KUTIPAN UNTUK DIBACA:

********

Demokrasi dan Otoriternya Pak Harto

suma indranegara

Demokrasi dan Otoriternya Pak Harto

Terjadi silang pendapat tentang pak Harto. Demokratis atau otoriterkah?
Pendapat pertama mengatakan pak Harto adalah demokratis dengan segala
justifikasi yang meyakinkan dan pendapat kedua mengatakan pak Harto otoriter
dengan menunjukkan fakta-fakta yang tak dapat dipungkiri. Ir. Siswono
Yudohusodo dan Drs. Theo Sambuaga mengatakan pak Harto demokratis dengan
mengatakan selalu memperhatikan pendapat-pendapat para Menteri (melalui
rapat-rapat kabinet) dan masyarakat (melalui komunikasi sambung rasa).
Sedangkan Hariman Siregar tokoh Malari (Malapetaka Lima Belas Januari), Fadjrur
Rahman, Muchtar Pakpahan (Ketua Partai Buruh) dan Sunarti tokoh Gerwani
mengatakan pak Harto adalah sosok otoriter yang menakutkan walaupun di depan
masyarakat selalu menampilkan senyum (smile general).

Kedua pendapat yang ditayangkan secara langsung stasiun TV menjelang
pemakaman pak Harto di Astana Giri bangun tersebut dapat membingungkan
masyarakat, karena dua-duanya memberikan informasi yang subyektif. Kecuali
masyarakat mencerna ulang pendapat tersebut, kemudian dianalisis kembali
melalui proses kompilasi, maka kita secara obyektif dapat mengatakan bahwa
Soeharto menampilkan dua gaya kepemimpinan sekaligus yaitu Demokrasi dan
Otoriter.

Demokrasi

Dalam menentukan kebijaksanaan ekonomi memang tidak diragukan pak Harto
adalah sosok yang demokratis. Ia adalah pendengar yang baik dalam mengakomodir
pendapat pakar-pakar ekonomi dan pendapat masyarakat kemudian dituangkannya
dalam kebijakan ekonomi. Sehingga tidak heran kalau masa kepemimpinannya
Indonesia dapat mencapai angka pertumbuhan 7,8%, kemudian dapat mencapai
swasembada pangan.

********

[Data Terkumpul]
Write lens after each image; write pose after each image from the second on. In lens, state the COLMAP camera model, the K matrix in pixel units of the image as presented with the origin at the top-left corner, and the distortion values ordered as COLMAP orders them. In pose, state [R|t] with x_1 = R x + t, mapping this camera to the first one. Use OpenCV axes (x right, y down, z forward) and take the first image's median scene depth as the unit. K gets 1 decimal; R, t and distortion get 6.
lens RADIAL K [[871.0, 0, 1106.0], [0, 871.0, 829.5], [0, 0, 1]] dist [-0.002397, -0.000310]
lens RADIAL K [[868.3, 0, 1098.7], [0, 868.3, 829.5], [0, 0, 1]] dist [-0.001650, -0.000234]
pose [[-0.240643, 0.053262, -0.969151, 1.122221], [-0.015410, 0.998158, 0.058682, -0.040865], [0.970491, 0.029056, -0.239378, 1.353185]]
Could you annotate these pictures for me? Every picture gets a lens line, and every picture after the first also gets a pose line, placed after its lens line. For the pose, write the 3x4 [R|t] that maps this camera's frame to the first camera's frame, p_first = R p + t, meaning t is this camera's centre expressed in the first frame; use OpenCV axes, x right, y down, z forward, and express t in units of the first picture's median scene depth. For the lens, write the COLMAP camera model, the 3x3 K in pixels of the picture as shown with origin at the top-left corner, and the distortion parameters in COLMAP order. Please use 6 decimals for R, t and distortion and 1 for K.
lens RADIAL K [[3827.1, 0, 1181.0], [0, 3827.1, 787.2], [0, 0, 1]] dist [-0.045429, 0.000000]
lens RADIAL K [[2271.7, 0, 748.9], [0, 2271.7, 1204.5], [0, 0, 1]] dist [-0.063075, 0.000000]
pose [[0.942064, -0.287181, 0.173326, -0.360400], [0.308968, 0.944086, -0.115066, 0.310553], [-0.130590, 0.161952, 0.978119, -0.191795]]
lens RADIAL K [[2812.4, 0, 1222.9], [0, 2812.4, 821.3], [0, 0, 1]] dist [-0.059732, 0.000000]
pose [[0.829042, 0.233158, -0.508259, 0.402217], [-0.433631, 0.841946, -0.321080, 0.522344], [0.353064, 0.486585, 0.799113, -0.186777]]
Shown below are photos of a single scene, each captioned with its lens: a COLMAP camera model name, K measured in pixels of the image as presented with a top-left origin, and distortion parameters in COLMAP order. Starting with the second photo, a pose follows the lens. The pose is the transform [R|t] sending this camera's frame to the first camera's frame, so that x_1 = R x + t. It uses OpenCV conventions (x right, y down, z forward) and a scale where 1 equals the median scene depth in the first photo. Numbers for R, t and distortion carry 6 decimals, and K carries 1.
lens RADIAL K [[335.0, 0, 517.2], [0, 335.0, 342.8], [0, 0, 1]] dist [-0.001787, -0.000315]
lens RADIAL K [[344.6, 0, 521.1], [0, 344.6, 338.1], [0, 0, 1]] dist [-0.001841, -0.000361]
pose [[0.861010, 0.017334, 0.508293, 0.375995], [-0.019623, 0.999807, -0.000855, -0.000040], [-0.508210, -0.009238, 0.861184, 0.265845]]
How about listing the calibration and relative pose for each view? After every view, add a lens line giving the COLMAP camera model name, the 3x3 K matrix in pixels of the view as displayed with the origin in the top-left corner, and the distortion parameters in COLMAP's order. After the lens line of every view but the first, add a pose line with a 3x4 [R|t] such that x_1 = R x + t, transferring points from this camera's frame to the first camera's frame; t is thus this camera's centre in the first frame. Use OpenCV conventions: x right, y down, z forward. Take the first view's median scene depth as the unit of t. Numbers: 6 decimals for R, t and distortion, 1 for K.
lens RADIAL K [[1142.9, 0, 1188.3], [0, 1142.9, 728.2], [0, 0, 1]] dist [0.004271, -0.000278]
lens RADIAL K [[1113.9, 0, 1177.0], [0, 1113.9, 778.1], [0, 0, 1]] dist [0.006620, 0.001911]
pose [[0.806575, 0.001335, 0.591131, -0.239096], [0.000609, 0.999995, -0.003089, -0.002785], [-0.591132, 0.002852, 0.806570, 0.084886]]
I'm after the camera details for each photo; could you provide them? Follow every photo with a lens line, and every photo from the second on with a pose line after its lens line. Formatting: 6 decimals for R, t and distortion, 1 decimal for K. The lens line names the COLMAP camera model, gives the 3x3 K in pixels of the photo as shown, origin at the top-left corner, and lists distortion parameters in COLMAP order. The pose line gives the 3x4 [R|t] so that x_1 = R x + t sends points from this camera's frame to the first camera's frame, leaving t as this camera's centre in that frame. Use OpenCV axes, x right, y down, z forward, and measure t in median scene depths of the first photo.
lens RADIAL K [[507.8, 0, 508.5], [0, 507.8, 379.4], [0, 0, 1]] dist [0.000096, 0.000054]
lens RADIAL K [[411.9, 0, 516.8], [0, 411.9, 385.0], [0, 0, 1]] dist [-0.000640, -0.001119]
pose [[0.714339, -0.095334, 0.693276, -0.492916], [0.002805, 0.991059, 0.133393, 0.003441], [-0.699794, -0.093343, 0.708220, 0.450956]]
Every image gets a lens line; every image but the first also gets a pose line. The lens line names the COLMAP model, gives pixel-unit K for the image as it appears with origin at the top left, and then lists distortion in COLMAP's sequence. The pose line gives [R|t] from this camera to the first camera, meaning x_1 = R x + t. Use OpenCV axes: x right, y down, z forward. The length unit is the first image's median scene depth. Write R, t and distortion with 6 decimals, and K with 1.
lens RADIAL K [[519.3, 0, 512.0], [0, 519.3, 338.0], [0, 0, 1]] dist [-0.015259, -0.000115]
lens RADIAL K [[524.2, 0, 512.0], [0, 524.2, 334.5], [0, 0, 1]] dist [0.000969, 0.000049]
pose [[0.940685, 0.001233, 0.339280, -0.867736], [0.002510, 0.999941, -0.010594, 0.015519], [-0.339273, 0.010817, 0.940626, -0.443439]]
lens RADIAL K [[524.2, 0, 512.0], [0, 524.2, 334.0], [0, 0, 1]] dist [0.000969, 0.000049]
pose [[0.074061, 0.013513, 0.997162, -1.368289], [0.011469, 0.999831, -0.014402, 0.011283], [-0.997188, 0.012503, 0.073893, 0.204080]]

********

BAGIAN LATIHAN:
A. Menurut teks tentang Pak Harto, berapa angka pertumbuhan yang dicapai Indonesia pada masa kepemimpinannya?
B. Tolong lanjutkan teks tentang Pak Harto, dimulai sesudah kalimat terakhirnya.
Baris-baris di atas merupakan bahan tersendiri, terpisah dari teks tentang Pak Harto.

BAGIAN JAWABAN:
A. Indonesia mencapai angka pertumbuhan 7,8%.

B.
Yang akhirnya FAO (Food Agriculture Organization) menganugerahkan
penghargaan kepada beliau atas prestasinya tersebut. Ia mulai basis ekonominya
melalui ekonomi dengan tiga pilar yang dilakukannya yaitu : Stabilitas,
Pertumbuhan dan Pemerataan. Stabilitas dilakukan dibidang ekonomi dengan
melakukan dengan tiga program yaitu transmigrasi, keluarga berencana dan
koperasi. Pertumbuhan dilakukannya dengan mendatangkan investor melalui
penawaran tenaga kerja murah (labour intensive) dan lahan yang luas. Sedangkan
pemerataan melalui praktek penetesan hasil pembangan ke lapisan masyarakat.
(Trickle down effect). Akibat prestasinya ini Soeharto dikatakan sebagai
keajaiban (miracle) dunia, sehingga Indonesia dijuluki sebagai Macan Asia dalam
bidang Ekonomi.

Otoriter

Dibidang politik beliau menunjukkan bahwa beliau adalah militer yang
tidak dapat lepas dari sikap komandannya. Beliau tidak segan-segan menerapkan
strategi militer yaitu "Serang dulu, sebelum musuh keluar". Hal ini dilakukan
beliau dalam rangka menciptakan stabilitas politik dan keamanan, dengan alasan
tanpa stabilitas tidak mungkin pembangunan dapat berjalan secara baik. Bukti
otoriter beliau dibidang politik dapat dikemukakan sebagai berikut :

Pertama : Penahanan terhadap orang-orang yang diduga antek-antek PKI
tanpa melalui proses persidangan.

Kedua : Mengintimidasi dan menindak PNS yang bertentangan haluan politik
dengan penguasa.

Ketiga : melakukan marginalisasi partai-partai Islam melalaui
kebijaksanaan Fusi Partai tahun 1977 dan ditambahkan lagi adanya kebijakan
azas tunggal pada pemilu 1982.

Keempat : Mempersulit masyarakat yang berurusan dengan pelayanan
pemerintah, jika terindikasi berhaluan politik bertentangan dengan penguasa.

Kelima : memprioritaskan pembangunan pada tempat-tempat yang mendukung
pemerintah. Misal tidak mengaspal jalan di lokasi-lokasi yang berseberangan
politiknya dengan pemerintah.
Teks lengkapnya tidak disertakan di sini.